The shootings come amid the most sustained period of political violence in the United States since the 1970s. Reuters has documented more than 300 cases of politically motivated violent acts since supporters of President Donald Trump attacked the US Capitol on January 6, 2021.
Last summer, Trump, a Republican, survived two assassination attempts during his election campaign. In April, an assailant set fire to the official residence of Pennsylvania Governor Josh Shapiro, a Democrat.
Yet the shootings outside Minneapolis seemed to deliver an outsized shock to many, arriving during a stretch of days in which protests over immigration roiled Los Angeles, a US Senator was forcibly removed from a press conference and a rare military parade rolled though the streets of Washington.
Not only did the shootings serve as a stark reminder of the spread of political violence, they occurred in a state perceived by many - rightly or wrongly - to be a haven of civic-mindedness and bipartisanship, an impression captured in the cultural stereotype "Minnesota nice."
While Minnesota leans blue in state-wide races, control of the legislature is evenly split between the parties, requiring lawmakers to compromise to get anything done. Both Hortman and Hoffman were known to work across the aisle.
"Minnesota has a unique reputation, and I think it's somewhat merited. We have typically, at least politically, not been as excessive as other places," David Hann, former chairman of the state Republican Party, told Reuters.
"But I think that has changed."
Several parishioners said the racial justice protests following the 2020 murder of George Floyd, which were accompanied by looting and violence, had punctured any sense that their state was immune to the excesses of polarisation.
"The violence is here," said Carolyn Breitbach, 81, after attending Sunday Mass. "I think people are interested in their own agenda. They want to take things into their own hands and make things right."
One of Hortman's last acts as a lawmaker was in fact a compromise.
Last week, she cast the lone Democratic vote for a bill that cut healthcare benefits for adult undocumented immigrants – a provision she and her party did not want – to secure a budget deal for the state. Hortman, the top Democrat in the Minnesota House, teared up as she explained her vote.

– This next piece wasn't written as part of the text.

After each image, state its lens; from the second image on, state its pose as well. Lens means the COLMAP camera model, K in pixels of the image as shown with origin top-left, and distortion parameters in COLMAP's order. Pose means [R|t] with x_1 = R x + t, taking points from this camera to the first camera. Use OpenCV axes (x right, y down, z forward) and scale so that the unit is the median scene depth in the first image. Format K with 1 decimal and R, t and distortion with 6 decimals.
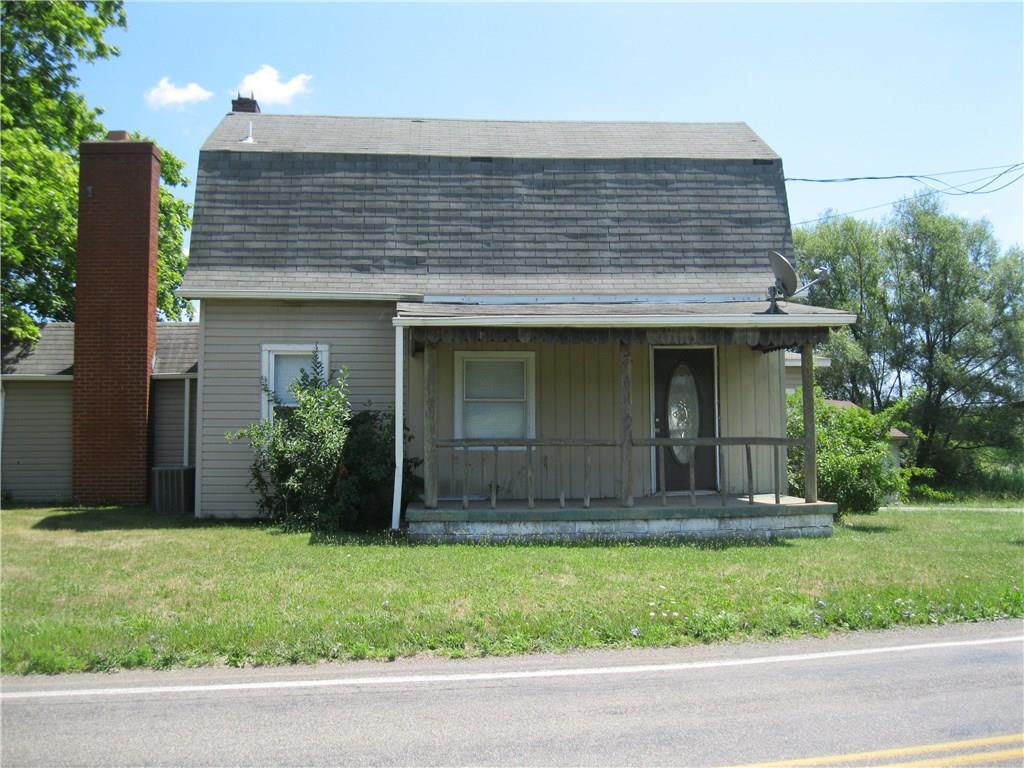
lens RADIAL K [[1033.7, 0, 512.0], [0, 1033.7, 384.0], [0, 0, 1]] dist [-0.116894, 0.010745]
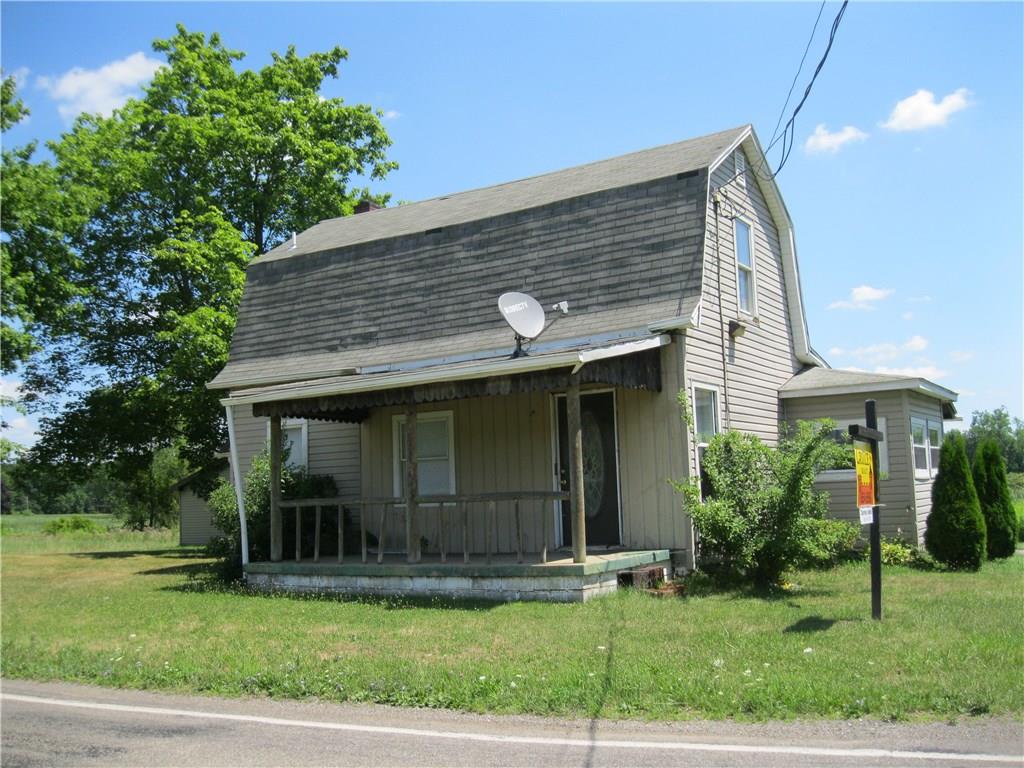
lens RADIAL K [[1033.7, 0, 512.0], [0, 1033.7, 384.0], [0, 0, 1]] dist [-0.116894, 0.010745]
pose [[0.799804, -0.090222, -0.593442, 0.667870], [0.066266, 0.995868, -0.062093, 0.010295], [0.596593, 0.010337, 0.802478, 0.201197]]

Larry Kraft, a Democratic colleague of Hortman in the House, said he has seen the rhetoric coarsen in the past few years.
"How can it not? The discourse everywhere is becoming harsher and more partisan," Kraft told Reuters. "That said, I think we do a reasonable job in Minnesota of bridging that. We just did with the budget that we passed."
The 2024 election ratcheted up political tensions in Minnesota. Then-candidate Trump and his allies went hard after Walz, who was Vice President Kamala Harris's running mate, over Minnesota's expansions of abortion and LGBTQ+ rights.
Harris won the state with 50.9% of the vote to Trump's 46.7%. Trump narrowed his margin of loss from 2020, however, suggesting a shift to the right. The last time a Republican won Minnesota was Richard Nixon in 1972.
Trump condemned the shootings in Minnesota, but told ABC News on Sunday that he had not called Walz, while criticising him as a "terrible governor" who was "grossly incompetent."
Erin Koegel, a Democrat in the state House, pointed to those comments and said Trump was fanning political divisions.
"He's the one who is lighting a fire," said Koegel, who attends St. Timothy, adding that she was disappointed that her Republican colleagues in Minnesota were not "stepping up to say that this isn't right."
White House spokeswoman Abigail Jackson accused Democrats of trying to exploit the "senseless tragedy" and "blame President Trump — a survivor of two assassination attempts — who is unifying the country and Making America Safe Again."
Koegel pointed to Hortman as a model of how a politician should behave, recalling how Hortman made her appointment to committee leadership positions contingent upon her promising to be kind and polite to her Republican counterparts.
"That was something that she always preached," Koegel said. "And even when there were really divisive issues for debate on the floor, she would always just be like let's not be angry and mean. We need to be able to debate this civilly."